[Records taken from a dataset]
____________________
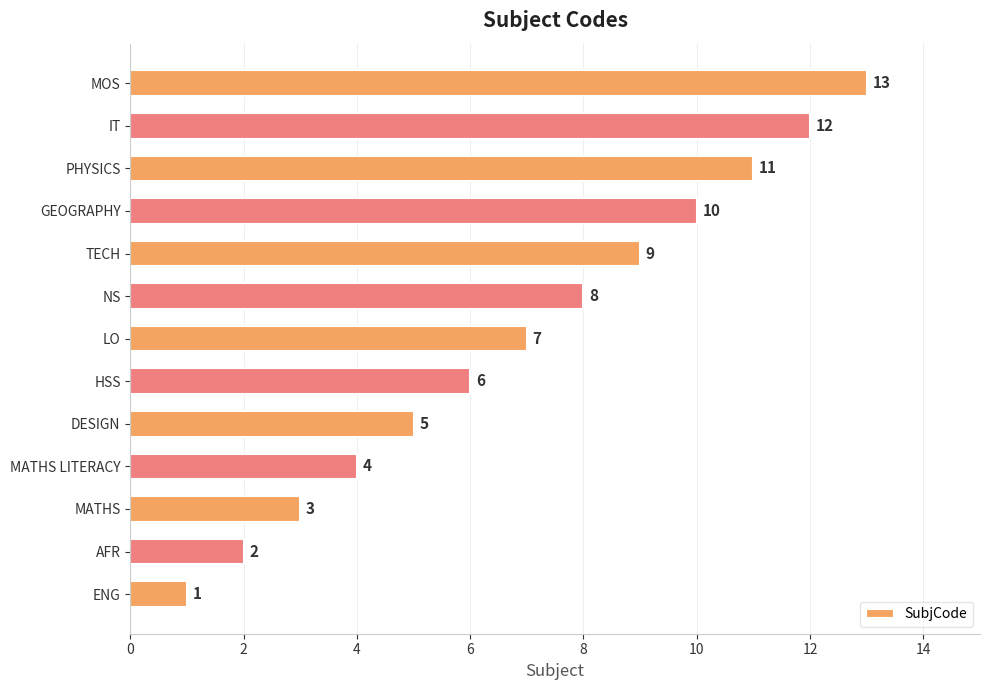

What is the difference between the maximum and minimum values?

12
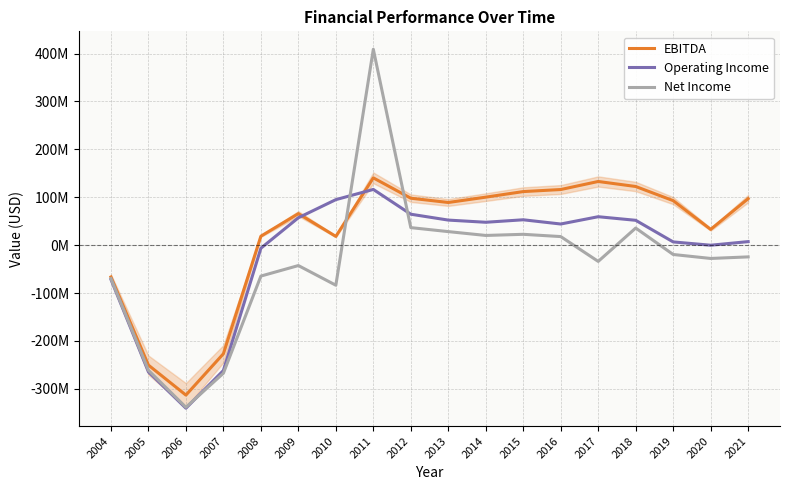

Does the chart display data point markers on the line(s)?

No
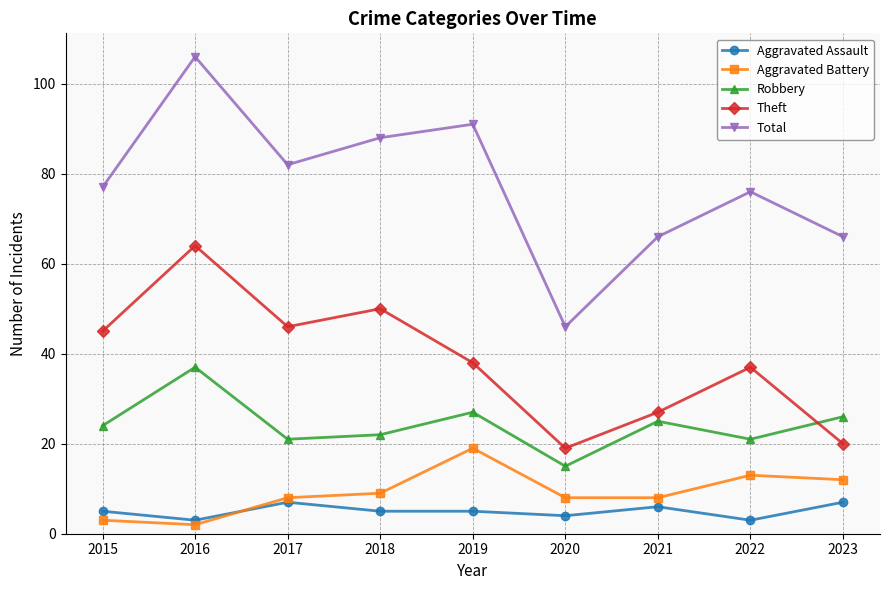

Is the value of Theft at 2016 greater than the value of Robbery at 2015?

Yes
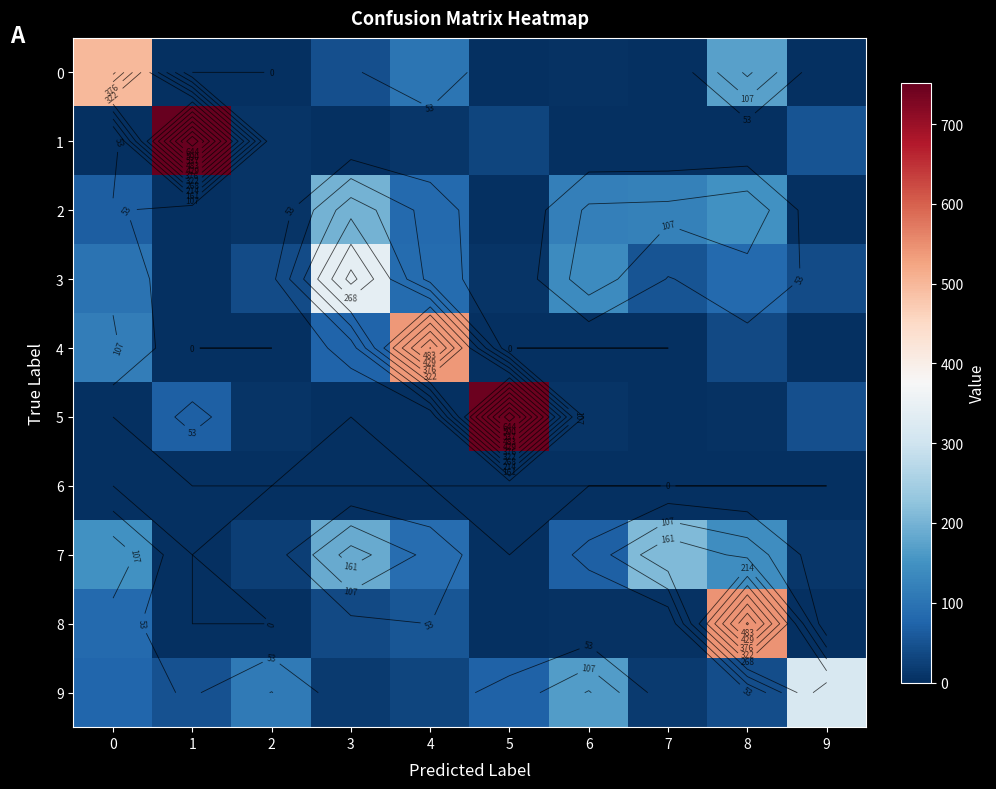

At which category does the chart reach its minimum across all series?

1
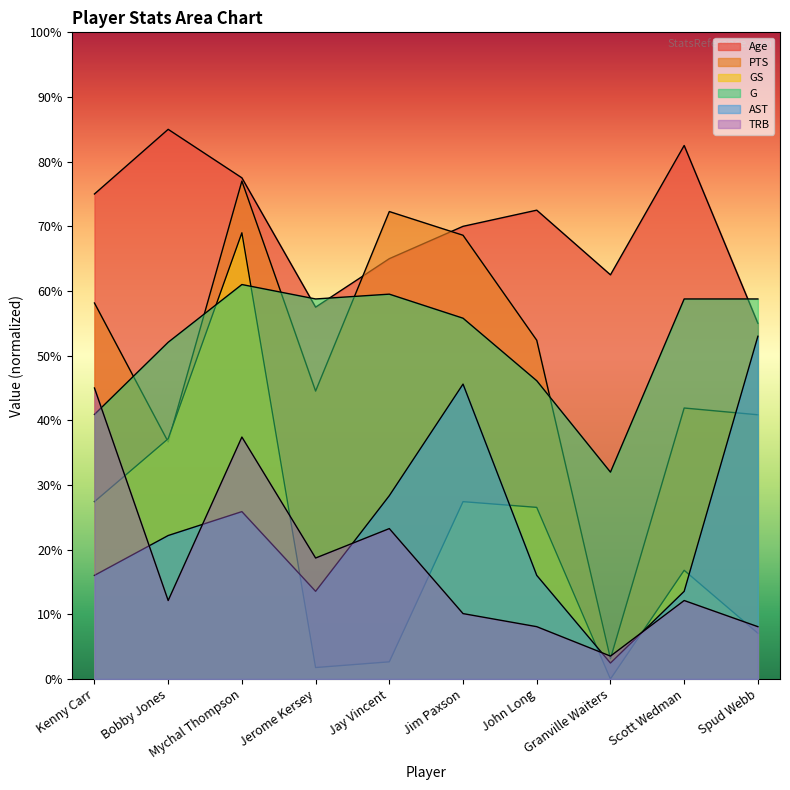

List the series in order of their peak value, highest first.

Age, PTS, GS, G, AST, TRB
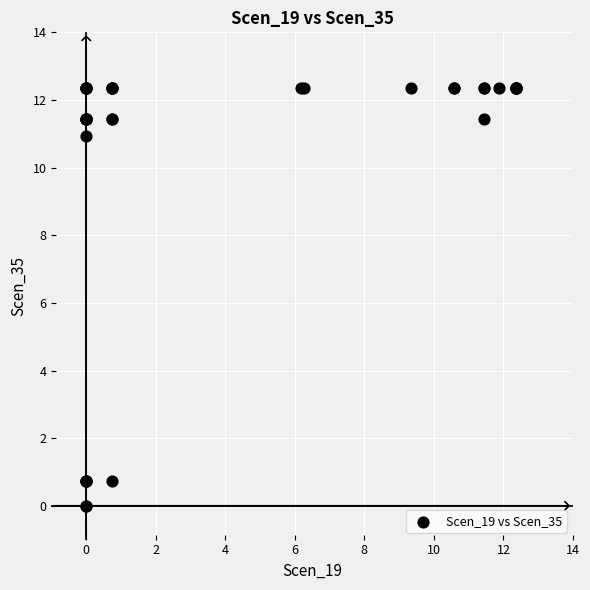

What Y value in the scatter plot is closest to 6?

10.9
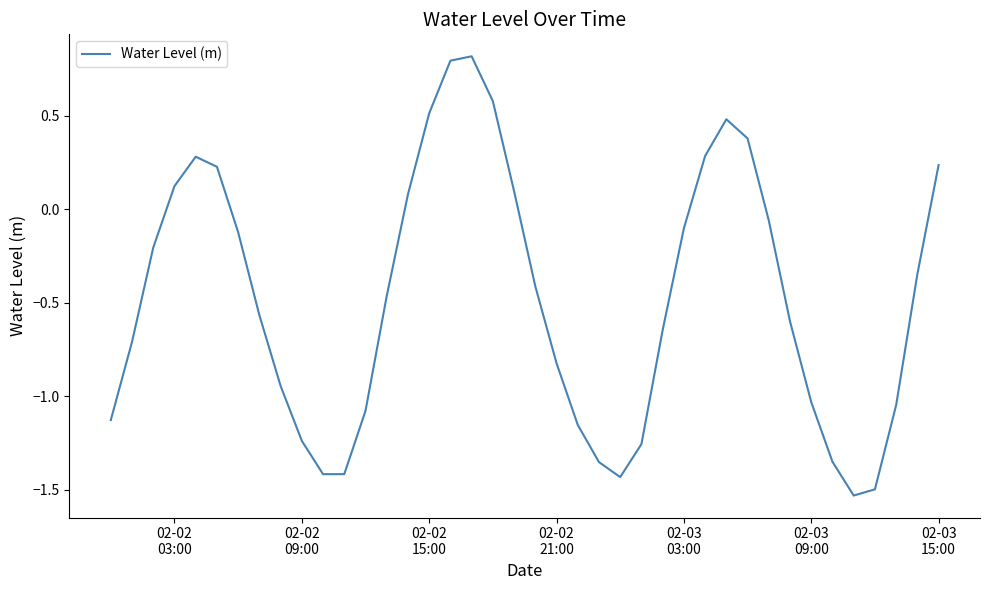

What is the maximum value shown in the chart?

0.8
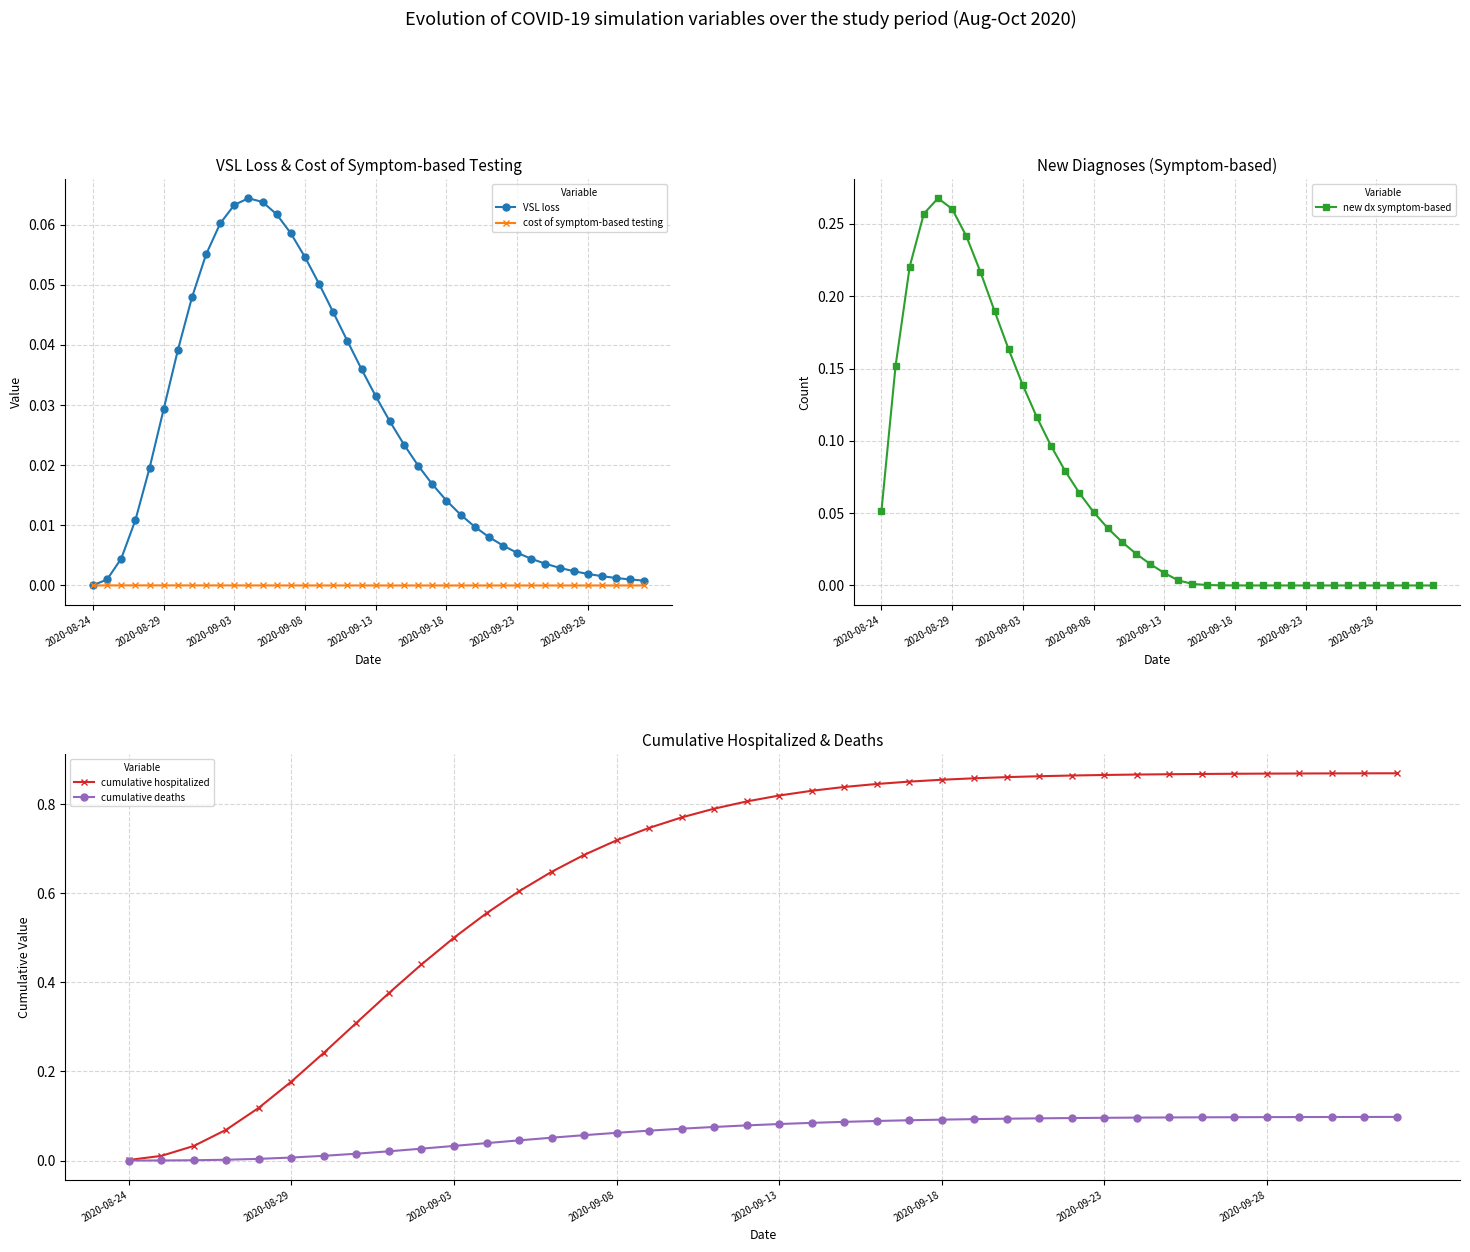

The cumulative deaths series shows 0.1 at 32. True or false?

True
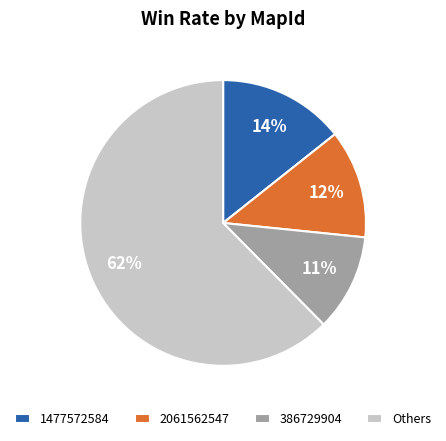

To the nearest percent, what is the difference between the 1477572584 and 2061562547 slice percentages?

2%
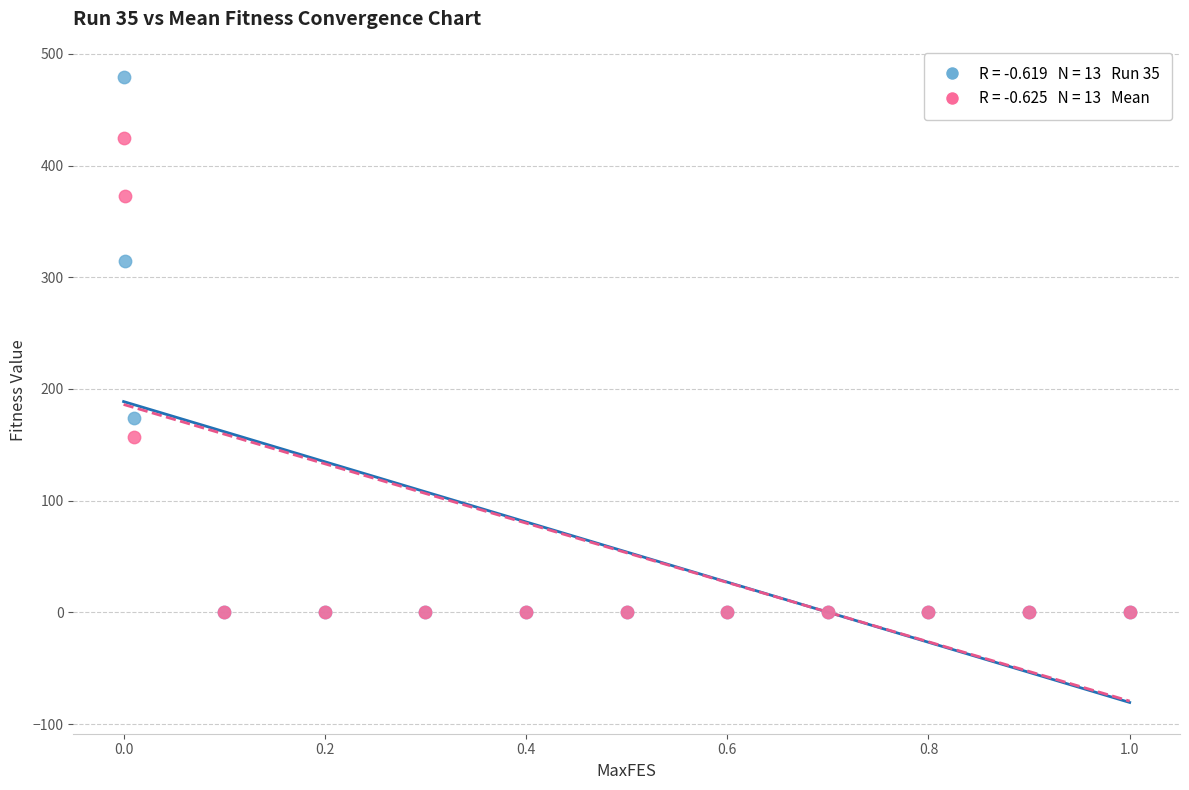

Across all series, what Y value is closest to 239?

173.8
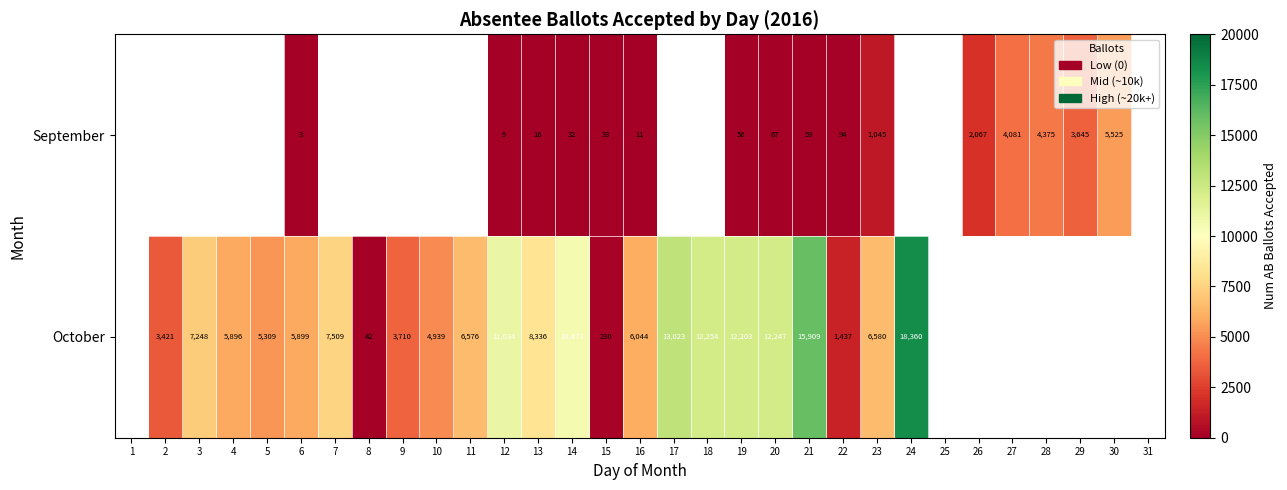

True or false: September has a value of 4081 at 27.

True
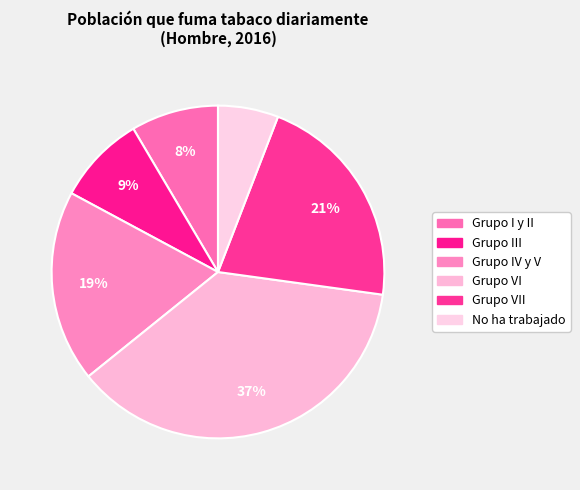

Which slice is the smallest?

No ha trabajado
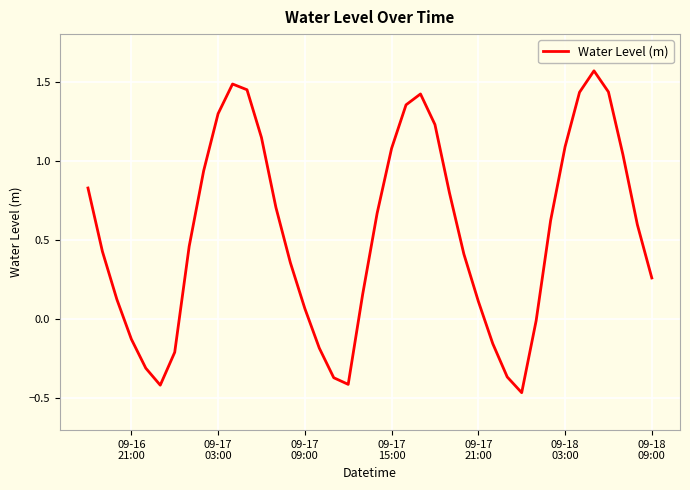

Does the chart display data point markers on the line(s)?

No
____________________
Exercise details
Return every one of the records above word for word, but leave out the pictures.

Output below
What is the difference between the maximum and minimum values?

12

Does the chart display data point markers on the line(s)?

No

Is the value of Theft at 2016 greater than the value of Robbery at 2015?

Yes

At which category does the chart reach its minimum across all series?

1

List the series in order of their peak value, highest first.

Age, PTS, GS, G, AST, TRB

What Y value in the scatter plot is closest to 6?

10.9

What is the maximum value shown in the chart?

0.8

The cumulative deaths series shows 0.1 at 32. True or false?

True

To the nearest percent, what is the difference between the 1477572584 and 2061562547 slice percentages?

2%

Across all series, what Y value is closest to 239?

173.8

True or false: September has a value of 4081 at 27.

True

Which slice is the smallest?

No ha trabajado

Does the chart display data point markers on the line(s)?

No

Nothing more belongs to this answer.